Is Politeness for Sissies? — 4 Comments

  1. Knowing how to speak your truth is essential to being happy. We teach others how to treat us. So you want to say what matters to you in a positive way others can hear & heed. Being polite is a good container.

    Being collaborative is better. You build your connection or relationship thru talking & gain compassion for yourself and others. That takes courage, self-love ans skill. Happily, we can grow into all three. Thanks so much Jennifer for joining in the revolution to empower women!

    Be heard & prosper!
    Dina Eisenberg

    • Dear Dina,
      I totally agree that speaking out and doing it in a polite way make us stronger. Collaboration is definitely something to strive for. Thank you for commenting and yes I am happy to be part of empowering women.

  2. Politeness is such a complex subject. On the surface, most agree there’s a dearth of it in this era.

    Yet, while there’s too many instances of incivility (and of one-sided conversation, in general), we may also be a bit nostalgic, not realizing that it can be constricting when the form and not the spirit of it is overvalued.

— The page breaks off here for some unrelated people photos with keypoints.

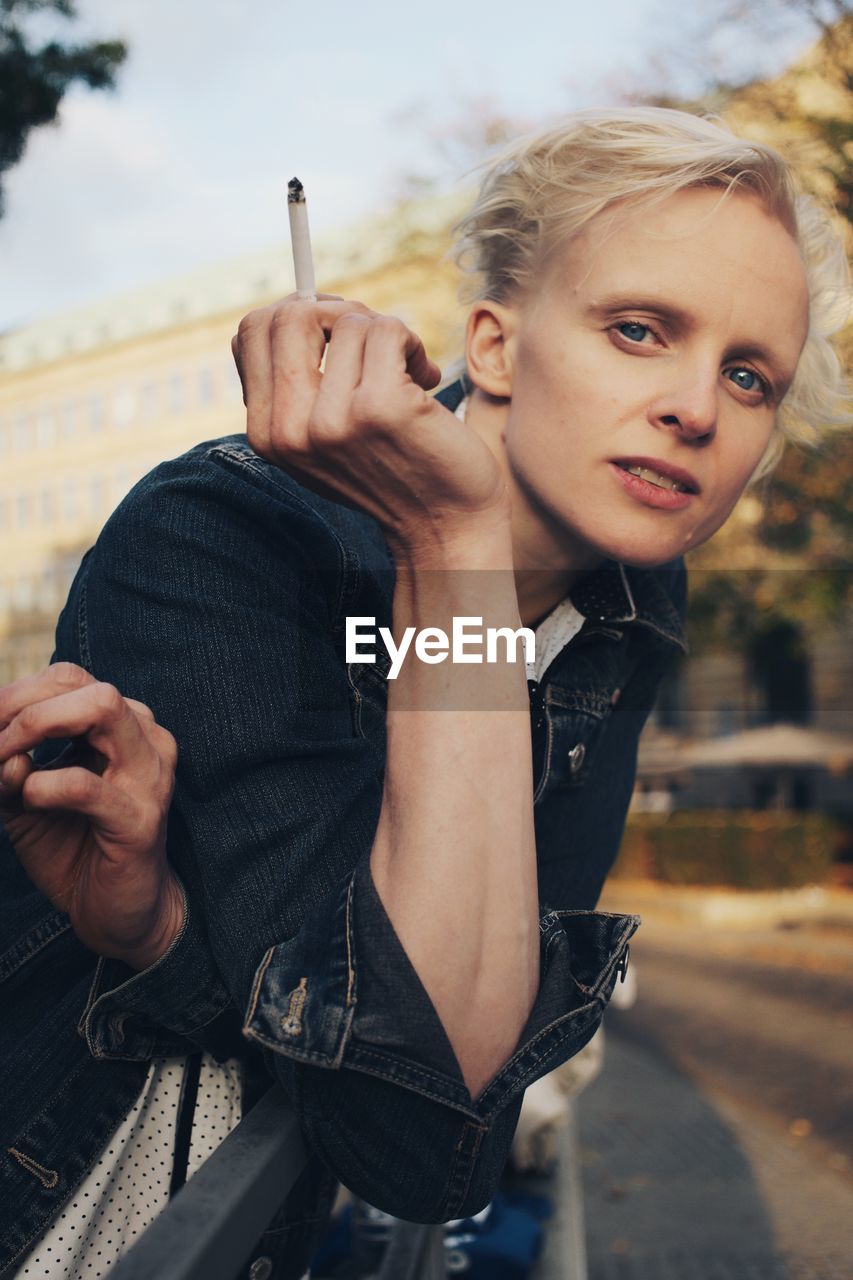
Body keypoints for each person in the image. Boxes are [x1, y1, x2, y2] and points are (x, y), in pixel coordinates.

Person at [1, 106, 849, 1280]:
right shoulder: (224, 532)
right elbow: (406, 1105)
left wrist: (171, 933)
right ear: (493, 348)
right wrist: (450, 543)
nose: (696, 408)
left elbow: (440, 1107)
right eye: (640, 329)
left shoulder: (629, 608)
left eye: (749, 374)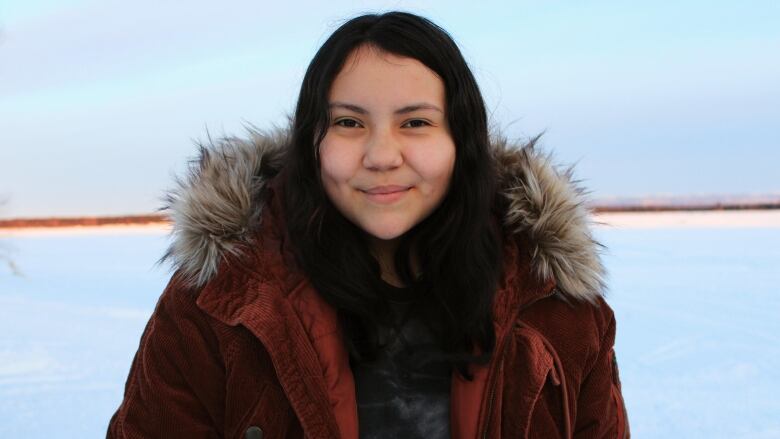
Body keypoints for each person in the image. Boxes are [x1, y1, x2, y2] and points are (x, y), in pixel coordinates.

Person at [107, 11, 629, 439]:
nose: (381, 155)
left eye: (416, 123)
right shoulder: (219, 306)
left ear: (461, 141)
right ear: (313, 142)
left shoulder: (558, 312)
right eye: (349, 123)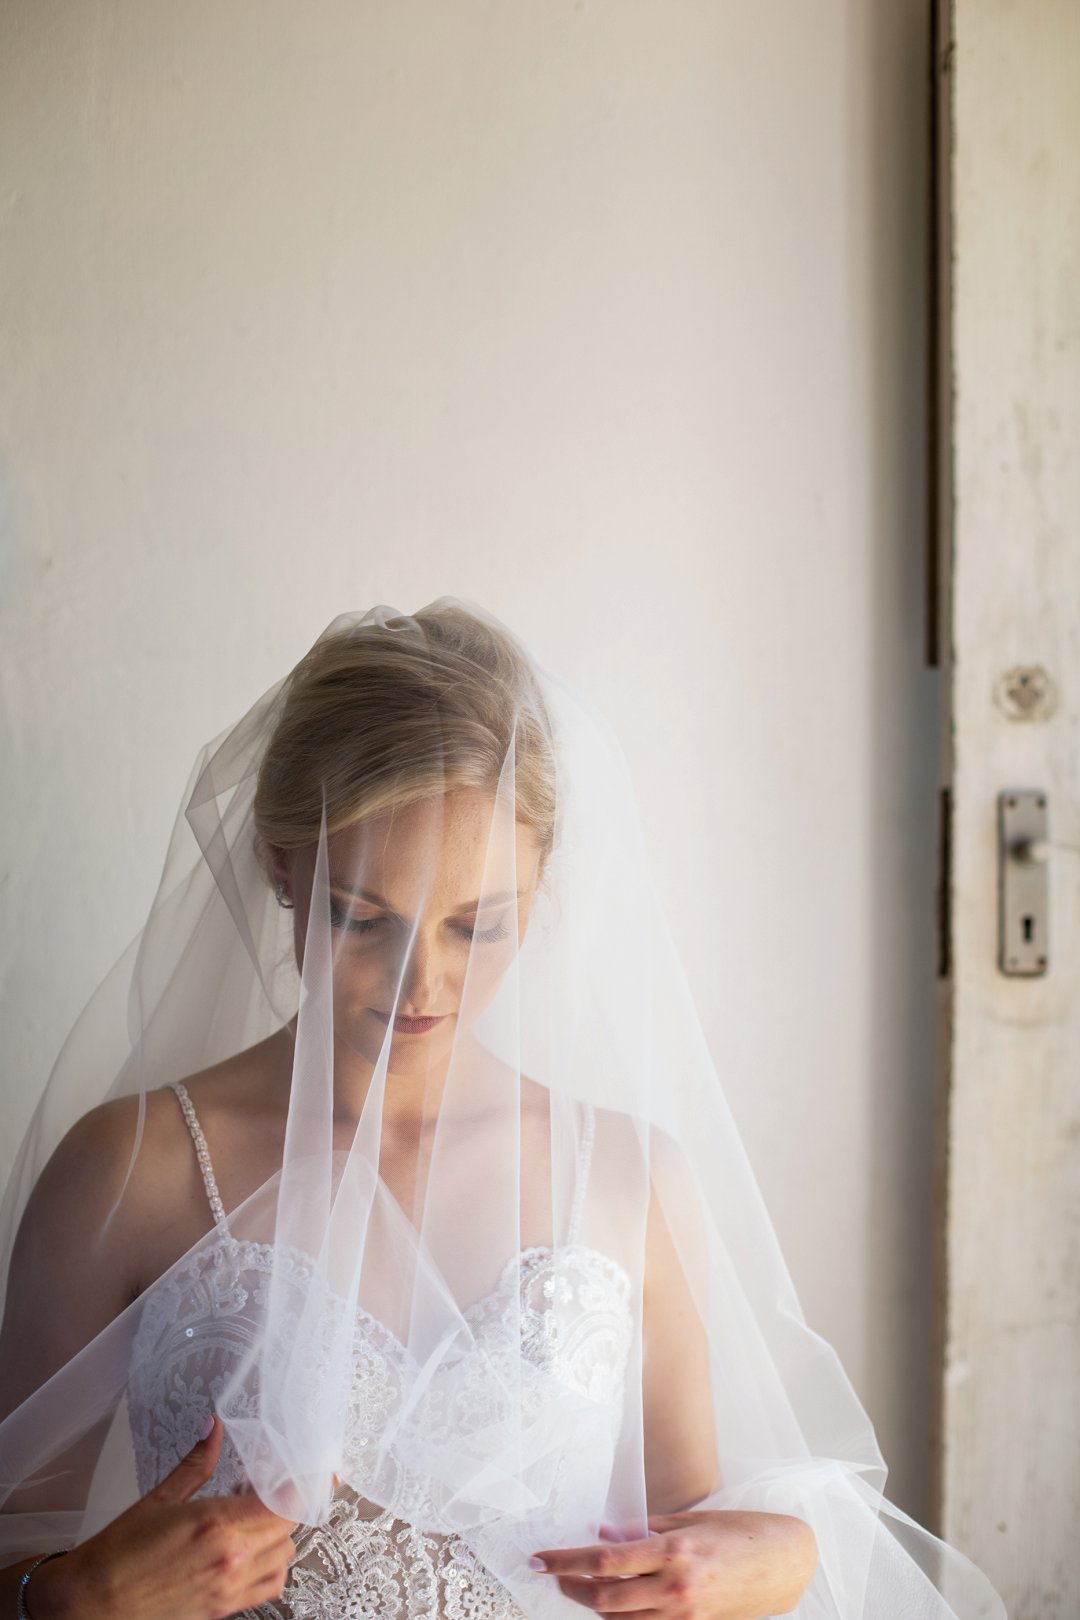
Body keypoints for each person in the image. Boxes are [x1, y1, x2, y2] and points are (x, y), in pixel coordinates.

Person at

    Many people would prefer that others stifle legitimate discomfort (or worse), rather than broach it in the interest of healing the problem – and they seem to think that discouraging others when they try to enforce healthy boundaries somehow fosters politeness. It’s a very subconscious process, but one very worth addressing. (Frankly, I think women are more hurt by this, as it’s not nearly as culturally acceptable for us to express normal, ‘negative’ emotions as it is for men. There’s also frequently less respect for our boundaries.)

    On the other hand (perhaps in reaction to this), you have those who advocate brutal honesty. While I appreciate the sentiment behind some of that, tact is utterly critical. It means we don’t just care about our own self-growth, we see others as having inherent worth, even when pointing out how it hurt when they weren’t as considerate as we’d have liked.

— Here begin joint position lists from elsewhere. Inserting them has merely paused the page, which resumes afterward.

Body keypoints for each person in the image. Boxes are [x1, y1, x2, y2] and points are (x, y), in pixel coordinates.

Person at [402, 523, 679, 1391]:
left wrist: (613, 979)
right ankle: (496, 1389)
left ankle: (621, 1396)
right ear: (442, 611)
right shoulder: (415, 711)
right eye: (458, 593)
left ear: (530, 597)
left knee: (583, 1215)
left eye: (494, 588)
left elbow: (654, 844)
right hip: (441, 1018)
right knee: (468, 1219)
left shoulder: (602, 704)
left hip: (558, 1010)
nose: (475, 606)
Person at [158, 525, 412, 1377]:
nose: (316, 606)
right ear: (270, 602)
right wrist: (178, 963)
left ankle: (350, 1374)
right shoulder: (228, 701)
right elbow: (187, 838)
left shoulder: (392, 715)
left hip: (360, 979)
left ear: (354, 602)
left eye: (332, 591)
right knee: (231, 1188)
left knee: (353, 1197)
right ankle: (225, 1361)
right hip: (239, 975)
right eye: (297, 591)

    So, in answer to your question: When politeness is rooted in preserving an illusion of contentment or civility at the expense of others well-being, it’s fear-based – and thus weak. But when it stems from acute consciousness, of respect for everyone (ourselves included), it’s quite a strength. Especially when it’s expansive enough to encompass gracefully speaking those things that take guts to say, in the spirit that it’ll save us all pain down the road.

    And I agree heartily with Ms.Eisenberg. Conversations aren’t something to be won, and are far more rewarding when you learn and contribute in equal measures. While I have quite firm convictions, and have spent much times developing viewpoints that align with these values, I love the all-too-rare thought-provoking dialogs that brings to light hidden assumptions that need to shift/expand.

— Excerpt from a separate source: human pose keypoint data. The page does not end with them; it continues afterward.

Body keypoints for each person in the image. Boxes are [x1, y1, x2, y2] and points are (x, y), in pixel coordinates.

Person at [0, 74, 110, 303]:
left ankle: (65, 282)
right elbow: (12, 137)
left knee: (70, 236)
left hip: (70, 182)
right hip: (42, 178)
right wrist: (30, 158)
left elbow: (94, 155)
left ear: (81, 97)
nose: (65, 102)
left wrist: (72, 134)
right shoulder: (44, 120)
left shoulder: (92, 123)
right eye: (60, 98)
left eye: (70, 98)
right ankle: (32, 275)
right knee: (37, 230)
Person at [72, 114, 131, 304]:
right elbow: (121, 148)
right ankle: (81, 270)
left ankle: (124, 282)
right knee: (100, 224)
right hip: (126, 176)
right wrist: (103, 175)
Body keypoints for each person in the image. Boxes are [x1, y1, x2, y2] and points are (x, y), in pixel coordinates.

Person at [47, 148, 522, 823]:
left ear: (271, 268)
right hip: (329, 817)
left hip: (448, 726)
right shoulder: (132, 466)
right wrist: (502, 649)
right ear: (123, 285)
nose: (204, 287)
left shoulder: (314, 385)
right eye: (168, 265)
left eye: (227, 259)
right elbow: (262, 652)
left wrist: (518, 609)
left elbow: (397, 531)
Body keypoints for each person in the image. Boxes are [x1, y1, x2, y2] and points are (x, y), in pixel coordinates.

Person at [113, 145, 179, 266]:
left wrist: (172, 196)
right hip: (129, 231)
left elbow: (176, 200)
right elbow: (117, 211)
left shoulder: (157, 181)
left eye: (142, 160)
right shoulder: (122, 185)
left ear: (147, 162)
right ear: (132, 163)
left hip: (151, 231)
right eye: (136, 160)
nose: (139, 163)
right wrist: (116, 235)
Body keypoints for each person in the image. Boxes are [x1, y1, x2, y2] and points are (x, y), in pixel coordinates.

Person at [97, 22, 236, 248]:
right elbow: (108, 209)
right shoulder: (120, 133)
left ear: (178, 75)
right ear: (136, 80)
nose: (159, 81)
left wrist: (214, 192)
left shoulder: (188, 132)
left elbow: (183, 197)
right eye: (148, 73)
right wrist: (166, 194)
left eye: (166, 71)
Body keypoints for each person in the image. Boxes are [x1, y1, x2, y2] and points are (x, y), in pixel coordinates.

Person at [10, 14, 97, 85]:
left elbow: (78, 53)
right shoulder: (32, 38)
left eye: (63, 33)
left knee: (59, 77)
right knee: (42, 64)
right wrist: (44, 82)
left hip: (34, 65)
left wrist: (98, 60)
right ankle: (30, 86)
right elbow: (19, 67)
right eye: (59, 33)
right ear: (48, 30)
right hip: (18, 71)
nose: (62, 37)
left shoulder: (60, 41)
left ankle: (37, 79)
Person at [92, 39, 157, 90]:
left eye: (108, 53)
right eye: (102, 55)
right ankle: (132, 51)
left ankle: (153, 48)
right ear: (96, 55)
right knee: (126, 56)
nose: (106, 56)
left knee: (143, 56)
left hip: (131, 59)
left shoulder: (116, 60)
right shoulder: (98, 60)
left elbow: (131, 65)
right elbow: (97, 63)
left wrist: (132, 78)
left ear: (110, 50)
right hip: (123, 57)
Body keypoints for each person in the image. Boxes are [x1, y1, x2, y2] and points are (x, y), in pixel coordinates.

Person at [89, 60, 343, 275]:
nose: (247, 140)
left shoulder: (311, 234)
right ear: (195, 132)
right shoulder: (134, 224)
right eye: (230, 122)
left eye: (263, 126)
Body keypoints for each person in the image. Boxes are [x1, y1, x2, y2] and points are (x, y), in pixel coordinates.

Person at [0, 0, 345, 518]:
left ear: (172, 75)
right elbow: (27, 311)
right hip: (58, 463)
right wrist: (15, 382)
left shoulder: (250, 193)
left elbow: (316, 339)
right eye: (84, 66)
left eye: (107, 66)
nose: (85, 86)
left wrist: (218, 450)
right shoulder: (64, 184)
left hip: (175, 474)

    • Phaedre, I so enjoyed your fabulous comment. Yes Politeness is complex, like humans :). And I totally agree that politeness is better when it comes from respect and truth. We have no need to hide how we feel, indeed we do a diservice to ourselves and others if we cannot share civil opinions. It is true that hidden assumptions are rarely addressed in polite company, or havent been up till now. I love that we can share, support and grow in a place of mutual respect and acknowledgement. Personally I believe that everyone wants to be heard. Sometimes they are out of practice, and that is ok. New habits take a lot of work to become comfortable. Lets bring on shifts and expansion.